= Beginning of Section =
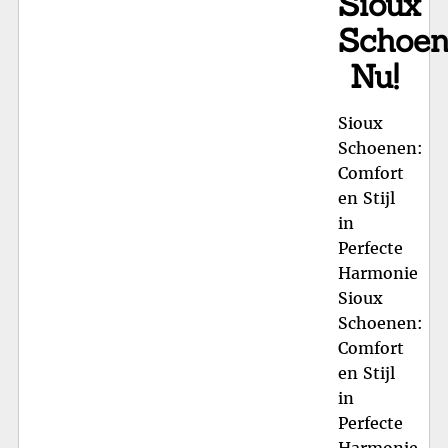
Sioux
Schoe
Nu!
Sioux
Schoenen:
Comfort
en Stijl
in
Perfecte
Harmonie
Sioux
Schoenen:
Comfort
en Stijl
in
Perfecte
Harmonie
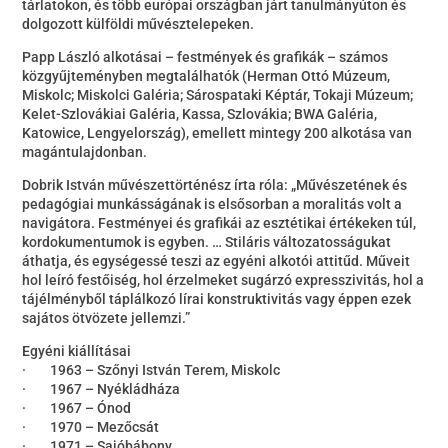
tárlatokon, és több európai országban járt tanulmányúton és
dolgozott külföldi művésztelepeken.
Papp László alkotásai – festmények és grafikák – számos
közgyűjteményben megtalálhatók (Herman Ottó Múzeum,
Miskolc; Miskolci Galéria; Sárospataki Képtár, Tokaji Múzeum;
Kelet-Szlovákiai Galéria, Kassa, Szlovákia; BWA Galéria,
Katowice, Lengyelország), emellett mintegy 200 alkotása van
magántulajdonban.
Dobrik István művészettörténész írta róla: „Művészetének és
pedagógiai munkásságának is elsősorban a moralitás volt a
navigátora. Festményei és grafikái az esztétikai értékeken túl,
kordokumentumok is egyben. … Stiláris változatosságukat
áthatja, és egységessé teszi az egyéni alkotói attitűd. Műveit
hol leíró festőiség, hol érzelmeket sugárzó expresszivitás, hol a
tájélményből táplálkozó lírai konstruktivitás vagy éppen ezek
sajátos ötvözete jellemzi.”
Egyéni kiállításai
· 1963 – Szőnyi István Terem, Miskolc
· 1967 – Nyékládháza
· 1967 – Ónod
· 1970 – Mezőcsát
· 1971 – Sajóbábony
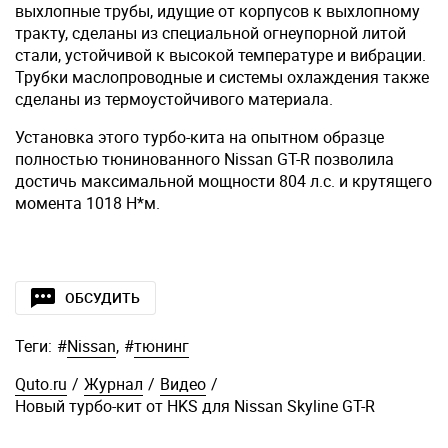
выхлопные трубы, идущие от корпусов к выхлопному
тракту, сделаны из специальной огнеупорной литой
стали, устойчивой к высокой температуре и вибрации.
Трубки маслопроводные и системы охлаждения также
сделаны из термоустойчивого материала.
Установка этого турбо-кита на опытном образце
полностью тюнинованного Nissan GT-R позволила
достичь максимальной мощности 804 л.с. и крутящего
момента 1018 Н*м.
ОБСУДИТЬ
Теги:
#
Nissan
,
#
тюнинг
Quto.ru
/
Журнал
/
Видео
/
Новый турбо-кит от HKS для Nissan Skyline GT-R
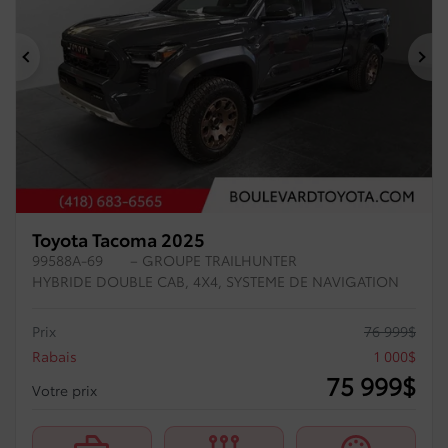
Précédent
Su
Toyota Tacoma 2025
99588A-69
– GROUPE TRAILHUNTER
HYBRIDE DOUBLE CAB, 4X4, SYSTEME DE NAVIGATION
Prix
76 999
$
Rabais
1 000
$
75 999
$
Votre prix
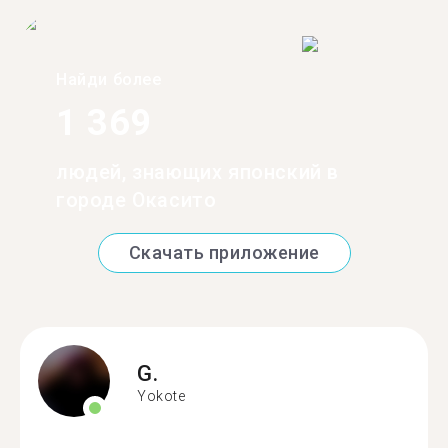
Найди более
1 369
людей, знающих японский в
городе Окасито
Скачать приложение
G.
Yokote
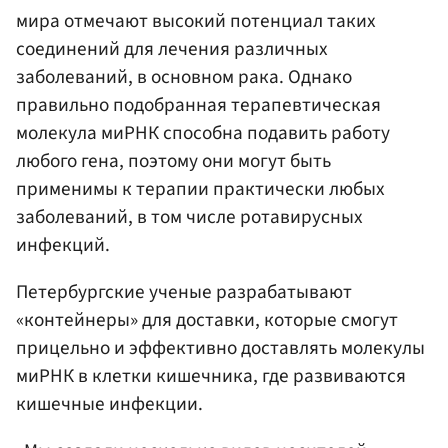
мира отмечают высокий потенциал таких
соединений для лечения различных
заболеваний, в основном рака. Однако
правильно подобранная терапевтическая
молекула миРНК способна подавить работу
любого гена, поэтому они могут быть
применимы к терапии практически любых
заболеваний, в том числе ротавирусных
инфекций.
Петербургские ученые разрабатывают
«контейнеры» для доставки, которые смогут
прицельно и эффективно доставлять молекулы
миРНК в клетки кишечника, где развиваются
кишечные инфекции.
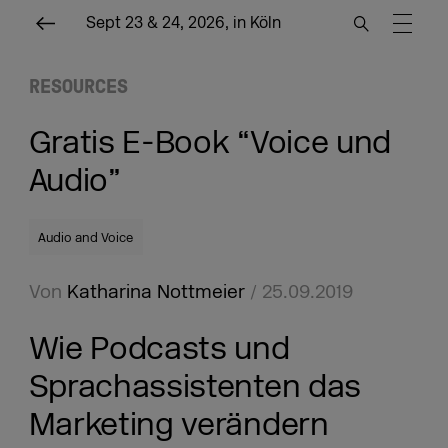
Sept 23 & 24, 2026, in Köln
RESOURCES
Gratis E-Book “Voice und
Audio”
Audio and Voice
Von
Katharina Nottmeier
/ 25.09.2019
Wie Podcasts und
Sprachassistenten das
Marketing verändern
= End of Section =
EXERCISE INSTRUCTIONS: The records are to be returned word for word, without any of their pictures.

TASK RESULT:
Sioux
Schoe
Nu!
Sioux
Schoenen:
Comfort
en Stijl
in
Perfecte
Harmonie
Sioux
Schoenen:
Comfort
en Stijl
in
Perfecte
Harmonie
tárlatokon, és több európai országban járt tanulmányúton és
dolgozott külföldi művésztelepeken.
Papp László alkotásai – festmények és grafikák – számos
közgyűjteményben megtalálhatók (Herman Ottó Múzeum,
Miskolc; Miskolci Galéria; Sárospataki Képtár, Tokaji Múzeum;
Kelet-Szlovákiai Galéria, Kassa, Szlovákia; BWA Galéria,
Katowice, Lengyelország), emellett mintegy 200 alkotása van
magántulajdonban.
Dobrik István művészettörténész írta róla: „Művészetének és
pedagógiai munkásságának is elsősorban a moralitás volt a
navigátora. Festményei és grafikái az esztétikai értékeken túl,
kordokumentumok is egyben. … Stiláris változatosságukat
áthatja, és egységessé teszi az egyéni alkotói attitűd. Műveit
hol leíró festőiség, hol érzelmeket sugárzó expresszivitás, hol a
tájélményből táplálkozó lírai konstruktivitás vagy éppen ezek
sajátos ötvözete jellemzi.”
Egyéni kiállításai
· 1963 – Szőnyi István Terem, Miskolc
· 1967 – Nyékládháza
· 1967 – Ónod
· 1970 – Mezőcsát
· 1971 – Sajóbábony
выхлопные трубы, идущие от корпусов к выхлопному
тракту, сделаны из специальной огнеупорной литой
стали, устойчивой к высокой температуре и вибрации.
Трубки маслопроводные и системы охлаждения также
сделаны из термоустойчивого материала.
Установка этого турбо-кита на опытном образце
полностью тюнинованного Nissan GT-R позволила
достичь максимальной мощности 804 л.с. и крутящего
момента 1018 Н*м.
ОБСУДИТЬ
Теги:
#
Nissan
,
#
тюнинг
Quto.ru
/
Журнал
/
Видео
/
Новый турбо-кит от HKS для Nissan Skyline GT-R
Précédent
Su
Toyota Tacoma 2025
99588A-69
– GROUPE TRAILHUNTER
HYBRIDE DOUBLE CAB, 4X4, SYSTEME DE NAVIGATION
Prix
76 999
$
Rabais
1 000
$
75 999
$
Votre prix
Найди более
1 369
людей, знающих японский в
городе Окасито
Скачать приложение
G.
Yokote
мира отмечают высокий потенциал таких
соединений для лечения различных
заболеваний, в основном рака. Однако
правильно подобранная терапевтическая
молекула миРНК способна подавить работу
любого гена, поэтому они могут быть
применимы к терапии практически любых
заболеваний, в том числе ротавирусных
инфекций.
Петербургские ученые разрабатывают
«контейнеры» для доставки, которые смогут
прицельно и эффективно доставлять молекулы
миРНК в клетки кишечника, где развиваются
кишечные инфекции.
Sept 23 & 24, 2026, in Köln
RESOURCES
Gratis E-Book “Voice und
Audio”
Audio and Voice
Von
Katharina Nottmeier
/ 25.09.2019
Wie Podcasts und
Sprachassistenten das
Marketing verändern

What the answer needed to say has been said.